A veces, da la sensación de que todo eso que vemos por televisión, escuchamos en la radio o leemos en los periódicos nos queda tan lejos. Aunque también sea para morirse lo que protagonizan nuestros políticos de aquí semana tras semana, pleno tras pleno, declaración tras declaración. Ya nadie respeta a nadie y la veda de los ataques o, como decía hace una semana mi matutino colega Javier Pedreño, el canibalismo está en todo su apogeo. Los insultos y las faltas de respeto ya vienen prácticamente de todos los frentes y hasta dan pie a Movimiento Ciudadano a presentar a su líder como una víctima.
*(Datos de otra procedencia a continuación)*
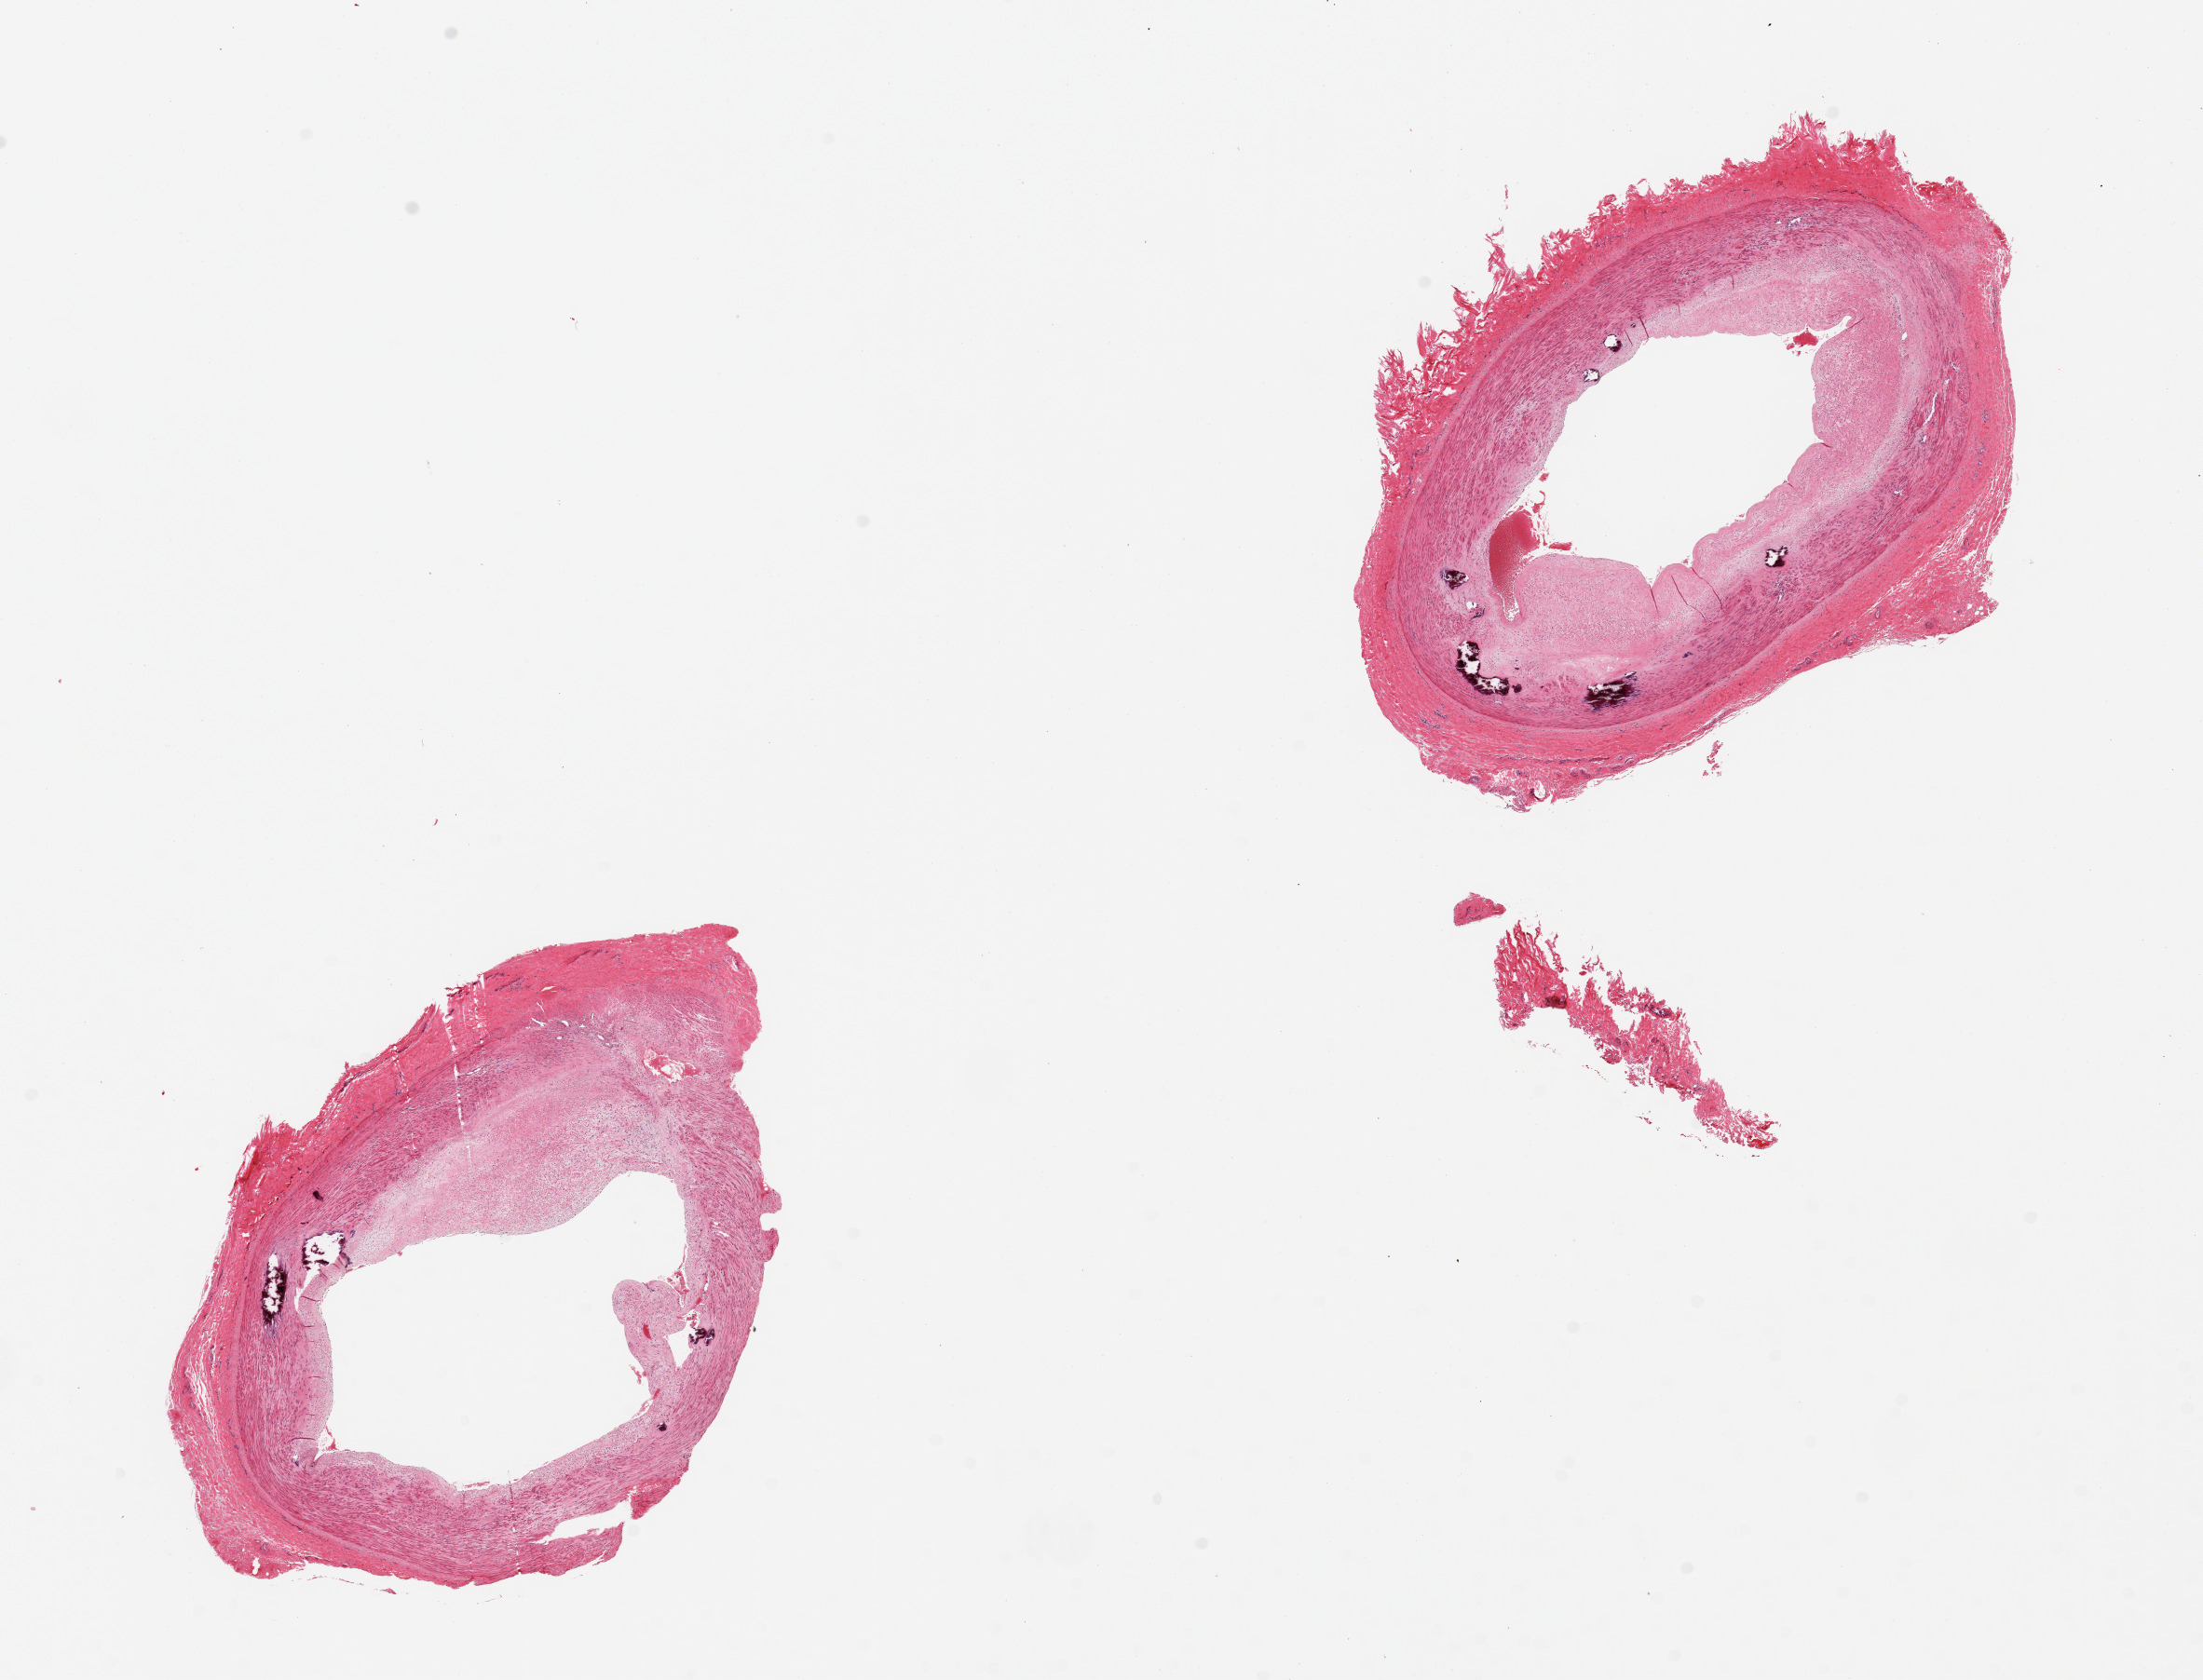
Whole-slide image, hematoxylin and eosin (H&E) stain, brightfield — a low-resolution overview of the entire scanned area, about 18.7 x 14.3 mm (slide scanned at 20x); PAXgene-fixed, paraffin-embedded tissue; target tissue: tibial artery; donor tissue sample. Male donor.
Pathologist's review note for this sample: 2 pieces, not nerve as originally labeled; well trimmed artery with medial calcific sclerosis.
Da la sensación de que han entrado en una vorágine de duelos en los que, dicho sea en sentido figurado, van a decapitarse unos a otros, conscientes de que después de mayo de 2019 solo puede quedar uno.

Hay semanas, etapas en la vida en que lo vemos todo negro, en que la esperanza no aparece por ningún lado, en que la indignación y la vergüenza es tanta que cuesta creerse ese lema de una marca de bebida que dice que ´el ser humano es extraordinario´. Pero un día te despiertas y se han ido los nubarrones, tu ánimo es radicalmente opuesto al del día anterior y hasta te sientes inmortal. Un día en que descubres que merece la pena vivir, hasta que la muerte nos separe. O hasta que caen cuatro gotas, pisas otra vez una losa suelta en la acera, te empapas el bajo del pantalón con el agua que te salpica de debajo y te vienen los mil demonios. Será por eso que nos gusta tanto el sol.